この様な熱減磁を回避するためには、熱の影響を減らすためにバーナから距離をおく必要がある他、コンロ内で磁性に配慮する設計が必要となる。
また、リードスイッチ、永久磁石及び磁性体が必要となり、コストが高くなるという不都合がある。
【0008】
本発明は、上記実情に鑑みてなされたものであって、調理鍋を検知するためのセンサーの増設(あと付け)及び交換に便宜であり、且つ耐久性及び精度に優れた低コストの調理鍋検出スイッチの提供を目的とする。
【課題を解決するための手段】
【0009】
上記課題を解決するためになされた調理鍋検出スイッチは、調理鍋の荷重を受けて後退し且つ荷重の解消をもって復帰する可動部と、前記可動部の進退を規制するガイド部を備え、前記可動部は、調理鍋の鍋底に当接する受圧部と、当該受圧部から引き出されたケーブルを備えるセンサーに装着する調理鍋検出スイッチである。
【0010】
そして、その特徴とするところは、前記ケーブルを保持するトリガと、トリガホルダと、定端子ホルダを備え、前記定端子ホルダは、同じ有効長を備える一対の定端子をトリガに向けて平行に備え、前記トリガは、前記一対の定端子間を導通させる接続端子と、前記ケーブルを保持し前記トリガホルダの長手方向に沿って進退するケーブルホルダを備え、相連結した前記トリガホルダ及び前記定端子ホルダは、前記ガイド部の末端部を挟持すると共に、前記トリガの両側縁を前記定端子と一定の距離を保ちつつその長手方向へ前記一対の定端子間を導通させ遮断する長さに亘り進退するように支持することにある。
【0011】
その一態様として、前記ケーブルを保持するトリガと、トリガホルダと、定端子ホルダと、トリガホルダ及び定端子ホルダの連結状態を維持する箍を備え、前記トリガホルダ及び前記定端子ホルダは、相互の接合部に、前後摺動をもって噛み合うロック溝を備え、両者の同位置に、前記箍を定位置に保持する胴溝を備える調理鍋検出スイッチとして構成することが可能である。
【0012】
一方、前記ケーブルを保持するトリガと、トリガホルダと、定端子ホルダと、トリガホルダ及び定端子ホルダの連結状態を維持する箍を備え、前記トリガホルダ及び定端子ホルダは、前記トリガの両側縁を保持する位置において開閉可能となる様に連結して備える調理鍋検出スイッチとして構成することも可能である。
【0013】
尚、前記一対の定端子は、前記定端子ホルダに対して離脱可能に備える構成を採ることができ、前記接続端子に、前記定端子の各々に対する接点としてそれぞれ複数の独立した摺動接点を備える構成を採ることもできる。
【発明の効果】
【0014】
本発明による調理鍋検出スイッチは、大量の汚れに曝される環境で用いられ、定端子や接続端子の表面が汚染されたとしても、容易に交換することができ、前記受圧部への加圧を他の用途のための入力とするものであっても増設を容易に行うことができる。
【0015】
また、前記一対の定端子を、前記定端子ホルダに対して離脱可能に備える構成を採ることによって、部材単位で交換を行うことも可能となり、保守に要するコストの削減にも寄与する。

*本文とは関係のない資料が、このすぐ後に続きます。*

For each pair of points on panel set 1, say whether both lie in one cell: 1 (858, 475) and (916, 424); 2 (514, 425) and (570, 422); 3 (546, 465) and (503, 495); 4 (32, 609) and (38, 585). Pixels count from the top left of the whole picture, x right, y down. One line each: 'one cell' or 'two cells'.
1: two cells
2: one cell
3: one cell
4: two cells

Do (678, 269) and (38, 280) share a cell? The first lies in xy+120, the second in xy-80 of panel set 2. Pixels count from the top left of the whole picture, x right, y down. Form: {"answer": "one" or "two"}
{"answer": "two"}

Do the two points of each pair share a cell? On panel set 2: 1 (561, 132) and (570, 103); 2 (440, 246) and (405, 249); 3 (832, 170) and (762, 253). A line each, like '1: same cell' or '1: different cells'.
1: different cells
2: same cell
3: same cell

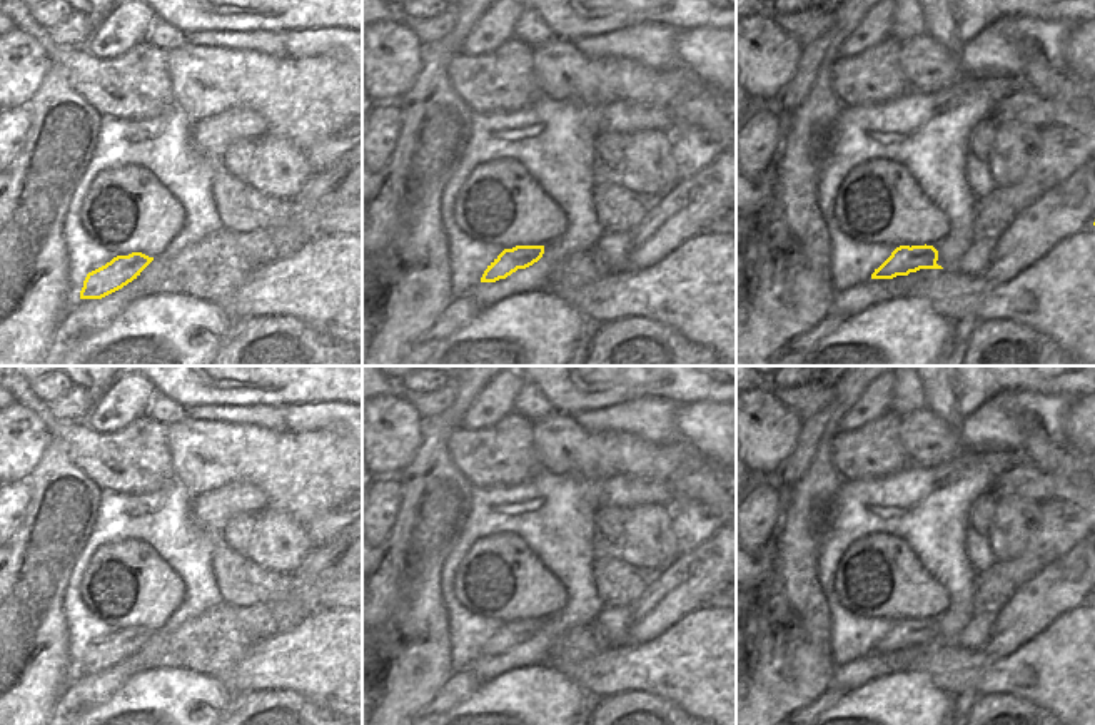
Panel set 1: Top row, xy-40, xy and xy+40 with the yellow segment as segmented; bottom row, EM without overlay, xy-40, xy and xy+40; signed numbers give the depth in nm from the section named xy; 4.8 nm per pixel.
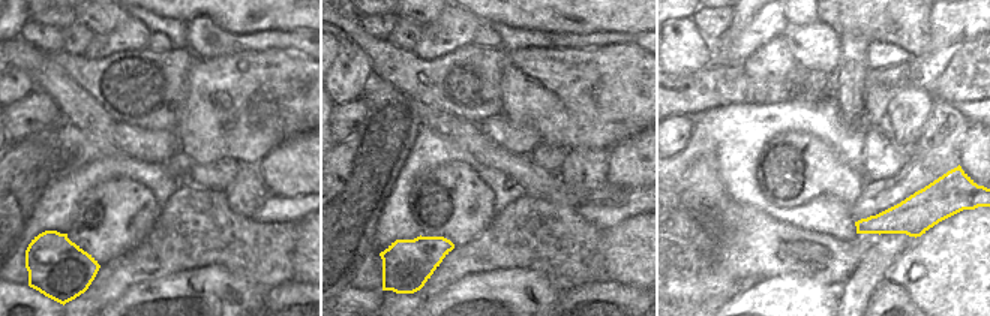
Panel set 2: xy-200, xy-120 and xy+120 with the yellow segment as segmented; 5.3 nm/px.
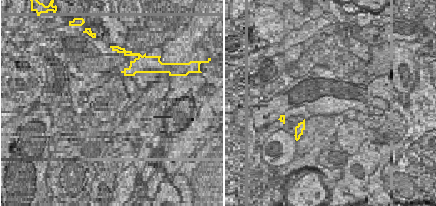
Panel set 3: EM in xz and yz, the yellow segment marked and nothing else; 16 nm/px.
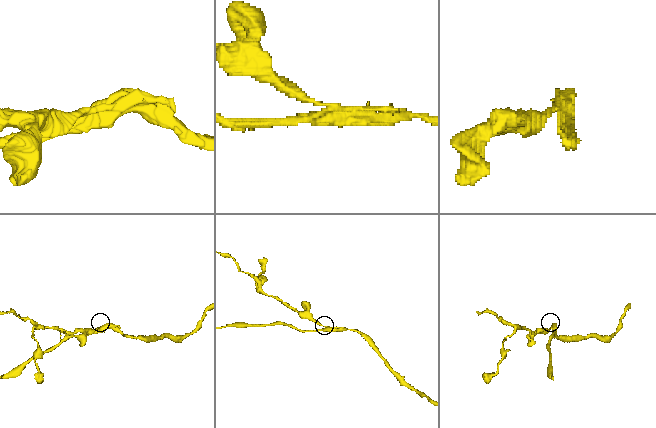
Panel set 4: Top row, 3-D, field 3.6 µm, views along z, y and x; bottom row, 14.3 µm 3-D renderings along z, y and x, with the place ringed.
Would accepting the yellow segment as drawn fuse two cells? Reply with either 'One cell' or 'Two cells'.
Two cells.

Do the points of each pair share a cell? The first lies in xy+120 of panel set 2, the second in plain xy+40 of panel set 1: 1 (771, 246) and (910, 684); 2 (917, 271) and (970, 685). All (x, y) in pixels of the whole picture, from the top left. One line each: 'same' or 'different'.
1: different
2: same

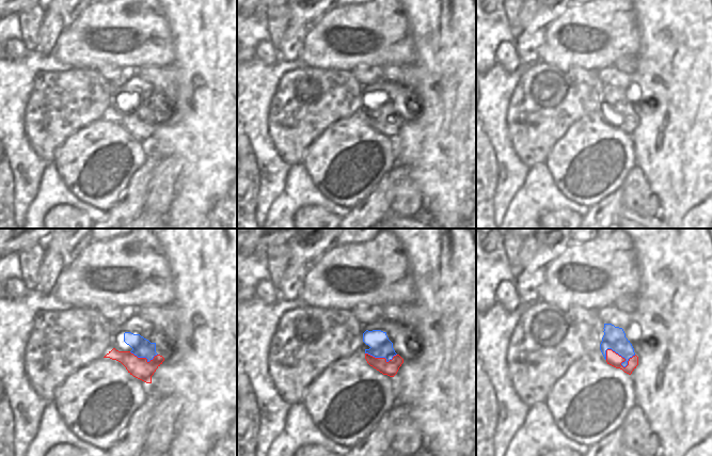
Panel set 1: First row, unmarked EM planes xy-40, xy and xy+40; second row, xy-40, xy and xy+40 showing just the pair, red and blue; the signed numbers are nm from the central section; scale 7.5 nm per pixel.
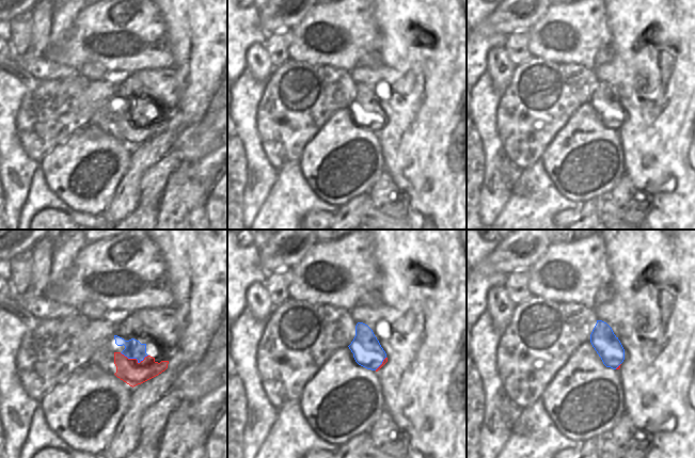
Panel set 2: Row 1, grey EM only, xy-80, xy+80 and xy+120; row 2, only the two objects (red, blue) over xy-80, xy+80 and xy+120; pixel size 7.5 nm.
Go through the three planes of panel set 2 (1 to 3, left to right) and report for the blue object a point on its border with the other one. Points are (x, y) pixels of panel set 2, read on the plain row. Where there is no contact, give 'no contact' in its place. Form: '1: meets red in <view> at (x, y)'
1: meets red in xy-80 at (133, 120)
2: meets red in xy+80 at (382, 124)
3: meets red in xy+120 at (618, 127)

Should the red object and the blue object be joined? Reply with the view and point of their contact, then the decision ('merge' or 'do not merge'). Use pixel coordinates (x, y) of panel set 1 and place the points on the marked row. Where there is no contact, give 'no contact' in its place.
meets red in xy+40 at (620, 356); merge

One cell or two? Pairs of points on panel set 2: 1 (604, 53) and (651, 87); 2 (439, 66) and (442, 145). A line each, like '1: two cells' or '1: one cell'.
1: two cells
2: one cell

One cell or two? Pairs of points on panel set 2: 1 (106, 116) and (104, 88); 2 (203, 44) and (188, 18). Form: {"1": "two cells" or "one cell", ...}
{"1": "one cell", "2": "one cell"}

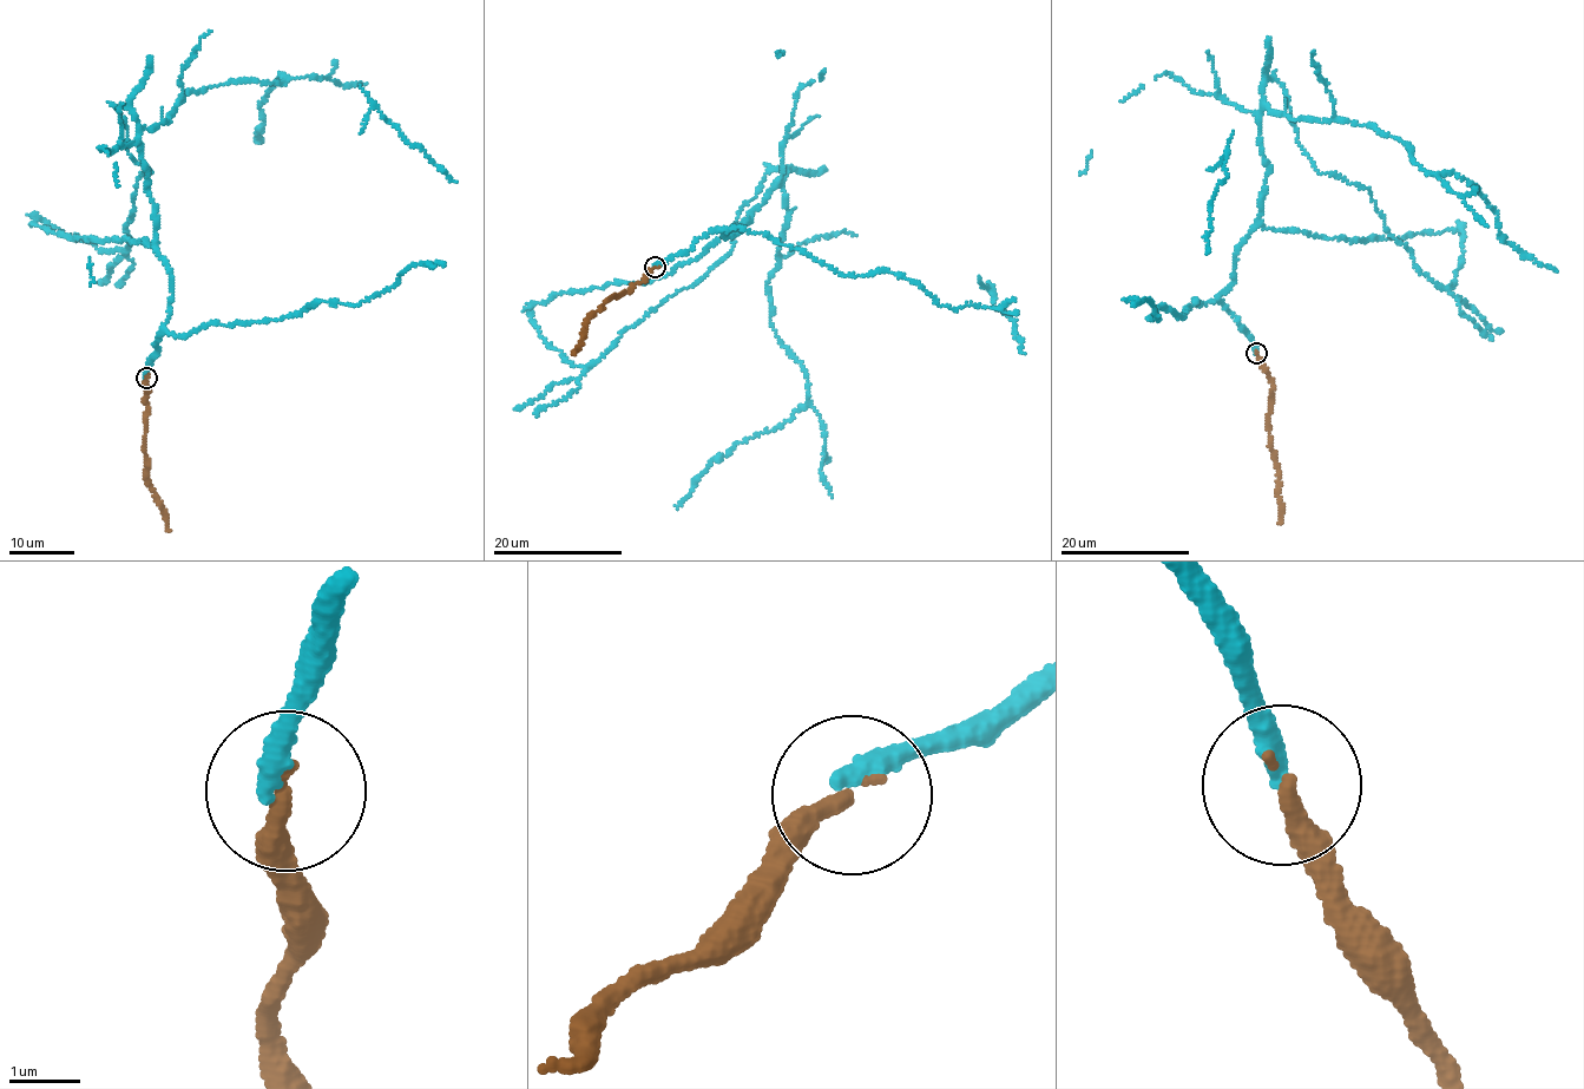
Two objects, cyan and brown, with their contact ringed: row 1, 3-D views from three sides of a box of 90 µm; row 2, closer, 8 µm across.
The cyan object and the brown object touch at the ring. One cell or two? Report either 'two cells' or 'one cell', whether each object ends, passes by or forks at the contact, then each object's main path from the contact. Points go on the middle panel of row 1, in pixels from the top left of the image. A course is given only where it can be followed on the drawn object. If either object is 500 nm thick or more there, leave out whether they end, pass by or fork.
one cell | cyan ends | brown ends | cyan via (655, 267), (716, 229), (742, 230), (782, 169), (738, 211), (731, 250), (591, 365), (547, 347), (527, 303) | brown via (655, 267), (626, 293), (603, 302), (587, 319), (573, 354)

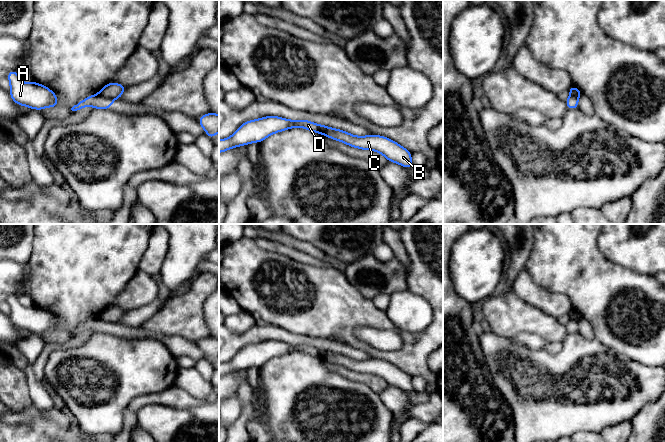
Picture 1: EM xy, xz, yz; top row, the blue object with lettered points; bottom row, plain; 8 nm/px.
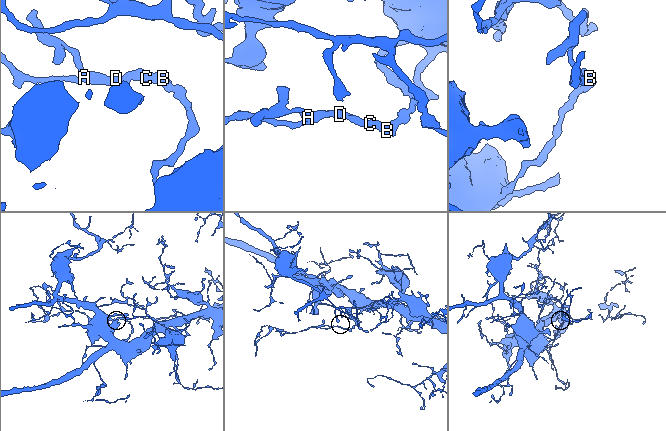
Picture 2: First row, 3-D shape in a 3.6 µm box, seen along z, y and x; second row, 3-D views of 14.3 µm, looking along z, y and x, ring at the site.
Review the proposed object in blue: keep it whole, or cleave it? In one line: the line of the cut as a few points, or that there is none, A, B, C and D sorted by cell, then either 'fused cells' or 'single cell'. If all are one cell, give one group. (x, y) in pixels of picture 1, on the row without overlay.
xy (98, 317), (113, 323) | A D / B C | fused cells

更に、前記定端子の各々に対する接点としてそれぞれ複数の独立した摺動接点を備える構成を採ることによって、接触を安定させるための過大な荷重が不要となる他、摺動による清掃作用で汚れが剥離し、異物や酸化皮膜等による故障発生確率を減少させ、長期にわたって機能不全を防止することができる。
【図面の簡単な説明】
【0016】
【
図1】本発明による調理鍋検出スイッチの一例を示す(A)OFF時及び(B)ON時における正面から観た断面図である。
【
図2】本発明による調理鍋検出スイッチの一例を示す(A)OFF時及び(B)ON時における側方から観た断面図である。
【
図3】本発明による調理鍋検出スイッチ(OFF時)の一例を示す斜視透視図である。
【
図4】本発明による調理鍋検出スイッチ(ON時)の一例を示す斜視透視図である。
【
図5】本発明による調理鍋検出スイッチ(ON時)の一例を示す横に切断した斜視図である。
【発明を実施するための形態】
【0017】
以下、本発明による調理鍋検出スイッチ(以下「検出スイッチ」という)の実施の形態を、図面に基づき詳細に説明する。
図1に示す例は、ガスコンロなどの加熱調理機器に置かれた調理鍋の荷重を受けて後退し且つ荷重の解消をもって復帰する可動部Aと、前記可動部Aの進退を直線的に規制するガイド部Bを備え、前記可動部Aは、調理鍋の鍋底に当接する受圧部1と、当該受圧部1から引き出されたケーブルCを備えるセンサーモジュールに装着する調理鍋検出スイッチである。
【0018】
この例において、前記可動部Aは、天板で上開口部を封じられた円筒状の前記受圧部1と、当該受圧部1の内空部の中央部に固定される温度センサーTと、当該受圧部1の内空部の周縁部に装填されるコイルバネSと、前記温度センサーTから引き出されたケーブルCを備える(
図1又は
図2参照)。
【0019】
前記受圧部1は、その内空部の底を仕切る底縁1aを備え、当該底縁1aは、その中央部に前記受圧部1の内空部に通じる引き出し孔1bを備えると共に、当該引き出し孔1bを取り囲む前記底縁1aの内縁に続いて下方へ延出する円筒状の摺動環1cを備える。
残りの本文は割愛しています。